The Government Finance Officers Association (GFOA) recommends local governments using or considering the use of economic development incentives create a policy on the appropriate parameters for use of such incentives and that the finance officer play an active role in the creation of the policy.
And I agree with GFOA’s recommendation. In fact, back in the 1990s I worked with GFOA and other groups to move in this direction. The municipalities, county government, the ports, and other public entities in Ashtabula County should develop and follow policies guiding how they invest the public’s money in economic development projects. We should be using incentives in a way that supports our economic development plans and goals. This is an ongoing issue we will be discussing here on the Development Forum.
According to GFOA, at a minimum, an economic development incentive policy should contain the following elements:
Goals and Objectives. Goals and measurable objectives create a context and accountability for the use of economic development incentives. Common goals used in economic development include: target economic sectors, business retention and/or recruitment, geographic focus, job creation, blight mitigation, improving economically distressed neighborhoods, and environmental improvements.
Financial Incentive Tools and Limitations. An economic development policy should define the types of incentives and the extent to which the jurisdiction will use them. For example, governments may choose to grant an entitlement to any firm that meets minimum qualifications, or may choose to provide incentives based on an assessment of individual firms. Governments may also establish maximum funding for a particular program.

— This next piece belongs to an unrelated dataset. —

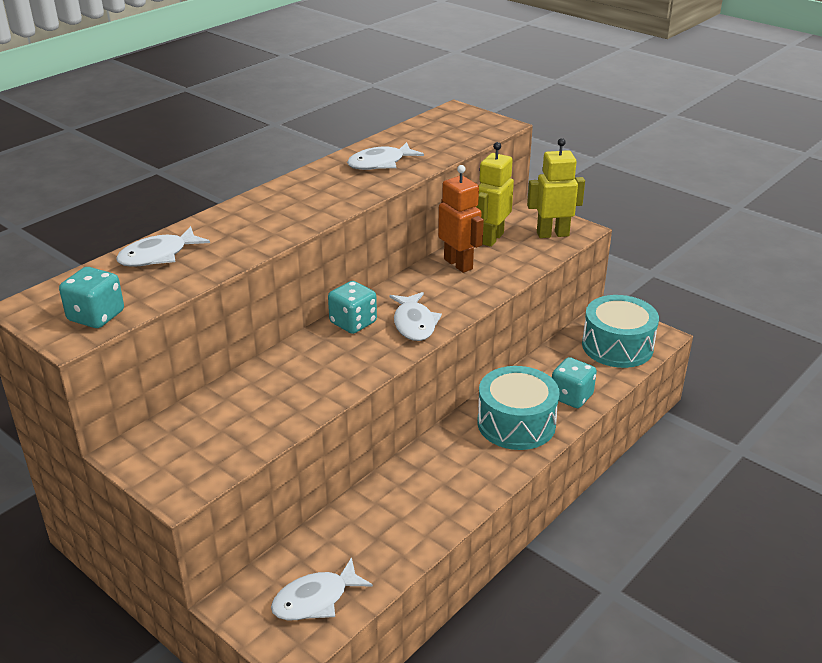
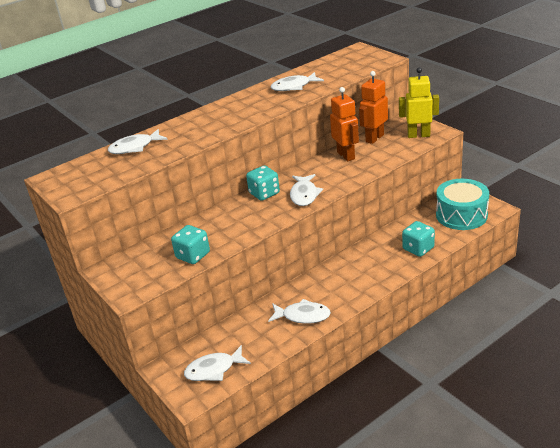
camera: 15 degrees right, 0 degrees up
(96, 316) = (87, 184): turquoise dice -> turquoise dice (193, 255)
(431, 505) = (303, 316): none -> white fish
(491, 238) = (374, 138): yellow robot -> orange robot
(516, 423) = (374, 265): turquoise drum -> none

Evaluation Process. A clearly defined evaluation process should be outlined in an economic development policy for the purposes of consistency and transparency. Evaluation activities and factors typically include:
- How a proposal measures up to established economic development criteria
- A cost/benefit analysis
- An evaluation of tax base impact, both in terms of increases in taxable value and, where a TIF is proposed, the impact on all overlapping taxing jurisdictions.
- Analysis of the impact of a project on existing businesses
- A determination of whether the project would have proceeded if the incentive is not provided.

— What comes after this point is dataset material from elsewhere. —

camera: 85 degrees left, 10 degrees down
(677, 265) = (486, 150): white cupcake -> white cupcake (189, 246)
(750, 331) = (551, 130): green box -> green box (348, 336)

- A jurisdiction may also wish to include in its policy a list of required documentation for the economic development application and the officials who are a part of the review team.

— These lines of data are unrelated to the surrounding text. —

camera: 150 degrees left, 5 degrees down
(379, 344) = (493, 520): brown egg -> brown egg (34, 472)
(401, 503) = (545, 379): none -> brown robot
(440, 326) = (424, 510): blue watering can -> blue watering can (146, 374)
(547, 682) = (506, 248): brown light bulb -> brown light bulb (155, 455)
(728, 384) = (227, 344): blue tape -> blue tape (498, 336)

Performance Standards. An economic development policy should require that specific performance standards be established for each project receiving incentives. Not only will these performance standards help a jurisdiction gauge the effectiveness of its overall economic development program, but may also be used to recover promised financial benefits, through clawbacks or linkage agreements, of recipients failing to fulfill their commitments.
Monitoring and Compliance. A process should be established for regular monitoring of the economic development incentives granted and the performance of each project receiving incentives. The policy should also provide for organizational placement and staffing of this activity. The monitoring process should examine performance standards relative to each economic development agreement and determine whether the goals for each project are achieved within the defined timeframe. Ongoing monitoring of these projects should become part of an overall economic development program.